Certain Methodist parishes, such as Saint Paul's Free Methodist Church, offer a daily corporate praying of the canonical hours at church.

=== Reformed usage ===
Some Reformed churches—notably the Presbyterian Church (USA) and the United Church of Christ—have published daily office books adapted from the ancient structure of morning and evening prayer in the Western church, usually revised for the purpose of inclusive language.

The New Century Psalter, published in 1999 by The Pilgrim Press, includes an inclusive-language revision of the psalms adapted from the New Revised Standard Version of the Bible with refrains and complete orders for Morning and Evening Prayer.
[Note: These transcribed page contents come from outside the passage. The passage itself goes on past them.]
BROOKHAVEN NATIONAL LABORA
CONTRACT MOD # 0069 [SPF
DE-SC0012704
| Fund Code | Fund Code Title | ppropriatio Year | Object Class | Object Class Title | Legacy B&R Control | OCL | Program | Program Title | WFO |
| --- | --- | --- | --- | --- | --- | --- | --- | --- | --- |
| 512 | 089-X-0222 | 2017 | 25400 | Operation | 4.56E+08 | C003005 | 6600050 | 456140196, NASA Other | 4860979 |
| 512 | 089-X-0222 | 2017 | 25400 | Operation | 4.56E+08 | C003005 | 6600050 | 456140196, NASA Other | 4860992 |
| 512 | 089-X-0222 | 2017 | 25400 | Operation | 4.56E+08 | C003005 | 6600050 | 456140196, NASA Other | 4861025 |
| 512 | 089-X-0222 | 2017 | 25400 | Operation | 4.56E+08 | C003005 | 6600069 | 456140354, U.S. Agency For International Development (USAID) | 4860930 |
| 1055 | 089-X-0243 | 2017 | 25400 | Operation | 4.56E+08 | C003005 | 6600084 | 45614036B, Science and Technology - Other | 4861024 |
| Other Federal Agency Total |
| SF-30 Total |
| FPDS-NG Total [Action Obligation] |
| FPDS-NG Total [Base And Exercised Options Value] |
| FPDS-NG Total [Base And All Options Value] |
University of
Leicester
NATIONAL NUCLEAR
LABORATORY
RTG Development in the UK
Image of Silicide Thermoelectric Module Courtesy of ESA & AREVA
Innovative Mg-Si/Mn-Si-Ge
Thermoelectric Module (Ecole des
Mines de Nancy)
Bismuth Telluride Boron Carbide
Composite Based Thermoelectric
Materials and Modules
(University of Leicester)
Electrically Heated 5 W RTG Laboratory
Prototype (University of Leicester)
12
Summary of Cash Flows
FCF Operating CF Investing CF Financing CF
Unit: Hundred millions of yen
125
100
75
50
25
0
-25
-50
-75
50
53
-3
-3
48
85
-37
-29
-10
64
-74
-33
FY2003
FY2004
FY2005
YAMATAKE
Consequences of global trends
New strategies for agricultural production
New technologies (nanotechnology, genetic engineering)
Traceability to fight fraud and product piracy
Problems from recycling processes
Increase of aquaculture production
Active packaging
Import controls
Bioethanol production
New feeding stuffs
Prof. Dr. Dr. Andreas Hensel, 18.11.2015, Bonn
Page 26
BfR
Simple family prayers for morning, evening and the close of day are also provided.

Book of Common Worship Daily Prayer, published in 1994 by Westminster John Knox Press, includes the daily offices from The Book of Common Worship of 1993, the liturgy of the Presbyterian Church USA. In addition to Morning and Evening Prayer there is a complete service for Compline. Its psalter—an inclusive-language revision of the psalter from the 1979 American Book of Common Prayer—also includes a collect for each psalm. Antiphons and litanies are provided for the seasons of the church year. A new Book of Common Worship Daily Prayer with expanded content was published in 2018. It adds a service for Mid-Day Prayer. Its new psalter is from Evangelical Lutheran Worship.

Both books are intended for ecumenical use and can be used with any daily lectionary.

=== Anabaptism ===
In Anabaptist Christianity, Mennonites (especially Old Order Mennonites and Conservative Mennonites) and Amish have family prayer every morning and evening, which is done kneeling; the Christenpflicht prayer book is used for this purpose. Bible readings may be read after this, often after the evening prayer; to this end, the Tägliches Manna devotional is used by many Anabaptists.